> _Required work_:
Copy the lines below verbatim. Begin with the first and end with the line containing "by [[mailto:gnome-sysadmin@gnome.org][Planet GNOME]]".

[[ Extracted entries open ]]

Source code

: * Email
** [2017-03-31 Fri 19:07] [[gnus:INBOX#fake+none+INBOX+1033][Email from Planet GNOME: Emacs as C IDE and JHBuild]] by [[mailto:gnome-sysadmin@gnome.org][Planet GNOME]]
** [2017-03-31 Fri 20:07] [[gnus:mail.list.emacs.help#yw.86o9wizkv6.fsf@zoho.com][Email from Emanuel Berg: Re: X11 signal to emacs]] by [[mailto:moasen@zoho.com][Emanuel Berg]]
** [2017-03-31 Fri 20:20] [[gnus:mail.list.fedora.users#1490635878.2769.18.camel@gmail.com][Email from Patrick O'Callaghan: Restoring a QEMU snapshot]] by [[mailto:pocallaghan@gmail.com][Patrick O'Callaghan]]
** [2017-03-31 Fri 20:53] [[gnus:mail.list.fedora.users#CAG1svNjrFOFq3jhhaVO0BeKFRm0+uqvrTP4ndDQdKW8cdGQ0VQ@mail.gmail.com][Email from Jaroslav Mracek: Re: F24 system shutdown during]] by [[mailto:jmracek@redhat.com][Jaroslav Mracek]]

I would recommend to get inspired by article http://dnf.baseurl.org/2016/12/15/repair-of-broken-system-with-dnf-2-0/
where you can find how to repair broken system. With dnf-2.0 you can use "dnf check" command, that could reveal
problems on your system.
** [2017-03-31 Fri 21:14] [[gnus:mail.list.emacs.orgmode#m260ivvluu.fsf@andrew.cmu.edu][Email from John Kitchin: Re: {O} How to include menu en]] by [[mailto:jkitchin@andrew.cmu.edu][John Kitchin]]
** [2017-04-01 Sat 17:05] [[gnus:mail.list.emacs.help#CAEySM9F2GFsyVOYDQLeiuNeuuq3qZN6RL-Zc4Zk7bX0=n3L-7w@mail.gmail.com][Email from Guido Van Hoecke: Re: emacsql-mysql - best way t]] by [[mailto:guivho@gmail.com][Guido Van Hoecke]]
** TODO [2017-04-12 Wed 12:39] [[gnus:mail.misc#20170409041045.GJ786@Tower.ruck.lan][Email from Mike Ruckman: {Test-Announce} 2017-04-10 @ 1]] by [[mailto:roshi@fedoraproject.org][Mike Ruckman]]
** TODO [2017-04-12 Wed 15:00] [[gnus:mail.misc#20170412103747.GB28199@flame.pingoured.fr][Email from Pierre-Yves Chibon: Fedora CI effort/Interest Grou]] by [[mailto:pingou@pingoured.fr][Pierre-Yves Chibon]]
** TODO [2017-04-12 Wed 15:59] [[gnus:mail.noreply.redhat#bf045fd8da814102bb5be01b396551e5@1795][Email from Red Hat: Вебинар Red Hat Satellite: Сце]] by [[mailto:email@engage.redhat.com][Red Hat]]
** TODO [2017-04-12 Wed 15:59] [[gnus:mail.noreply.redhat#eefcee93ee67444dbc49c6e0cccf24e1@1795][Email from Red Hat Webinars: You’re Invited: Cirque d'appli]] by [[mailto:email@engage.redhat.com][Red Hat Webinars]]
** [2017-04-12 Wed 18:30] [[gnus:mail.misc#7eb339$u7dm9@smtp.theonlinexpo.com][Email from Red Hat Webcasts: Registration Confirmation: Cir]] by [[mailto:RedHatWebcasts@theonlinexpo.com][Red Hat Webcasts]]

[[ Extracted entries closed ]]

> _Response area_:
Source code

: * Email
** [2017-03-31 Fri 19:07] [[gnus:INBOX#fake+none+INBOX+1033][Email from Planet GNOME: Emacs as C IDE and JHBuild]] by [[mailto:gnome-sysadmin@gnome.org][Planet GNOME]]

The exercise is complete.